India: India's Great Vulnerability - Energy Insecurity

2006

Rakesh Ahuja

President Kalam's Independence Day Address in 2005 took an unprecedented form. Instead of mouthing homilies, as Heads of State are wont to do on such occasions, he delivered a power point presentation to his vast Indian audience on the country's energy concerns.

Energy deficit is India's greatest economic vulnerability. It stems from pressures of accelerating economic growth, scarcity of domestic energy resources, increasing population and an expanding cohort of the high-energy-consuming class. Populist offerings to the rural population and urban have-nots, who together comprise a majority of the electorate, are adding to the energy crunch.

With 17% of the world's population, India has just 0.8% of known hydrocarbon reserves.

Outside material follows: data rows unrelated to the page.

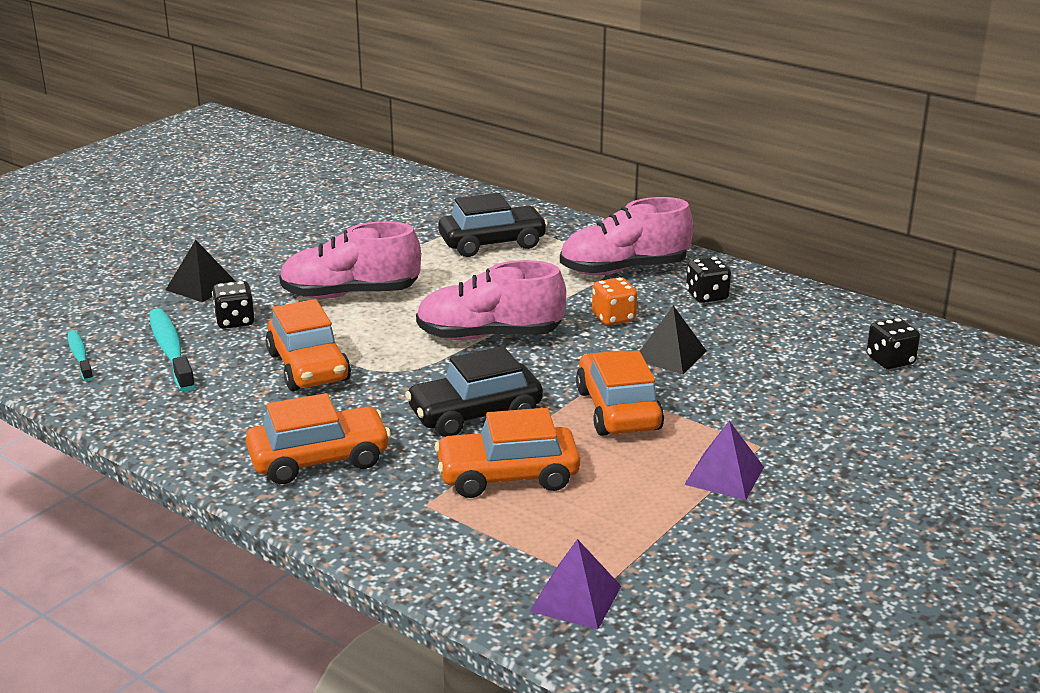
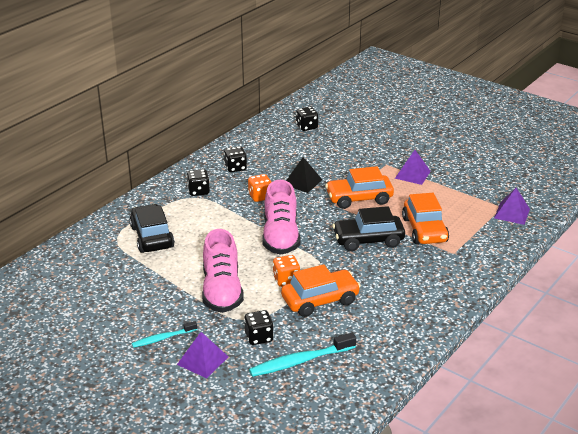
camera: 90 degrees left, 5 degrees up
turquoise toothbrush [68,330,93,381] -> turquoise toothbrush moved to [132,321,197,348]
black pyramid [166,240,236,302] -> purple pyramid [177,332,228,378]
orange car [246,393,391,484] -> none
black car [405,346,543,437] -> black car turned 105 degrees clockwise [332,206,405,251]
pink shoe [560,197,693,275] -> black dice [187,169,210,196]
none -> orange dice [273,255,300,287]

Over the past five years, only China has exceeded India's growth in the consumption of primary energy. India is the 6th largest consumer of oil and the third largest of coal. For the foreseeable future, 75% of its primary energy needs must be met by imports. According to Prime Minister Singh, an investment of $130bn is necessary in the power sector alone to achieve the 8% annual GDP growth rate target.

Meanwhile, the galloping oil bill is costing the exchequer around US$35bn per annum. Bringing more domestic hydrocarbon and renewable resources on stream will not only take time, but even in a best case scenario, will not achieve self-sufficiency. An urgent reconfiguration of the energy mix is necessary to avoid mounting environmental costs of coal fired power generation (67% of the total).

The outlook for India's energy security will depend on how nimbly it navigates the shoals of the new Great Game: suppliers and consumers, industrial and industrialising countries, are all manoeuvring for advantage through a web of bilateral and multilateral deals to obtain stable access to energy resources.

Indian resource diplomacy is now in overdrive in pursuit of long-term energy supplies. Its objectives range from participation in trans-national gas pipeline grids to equity buy-outs and joint ventures in oil and gas fields stretching from Siberia to Sudan.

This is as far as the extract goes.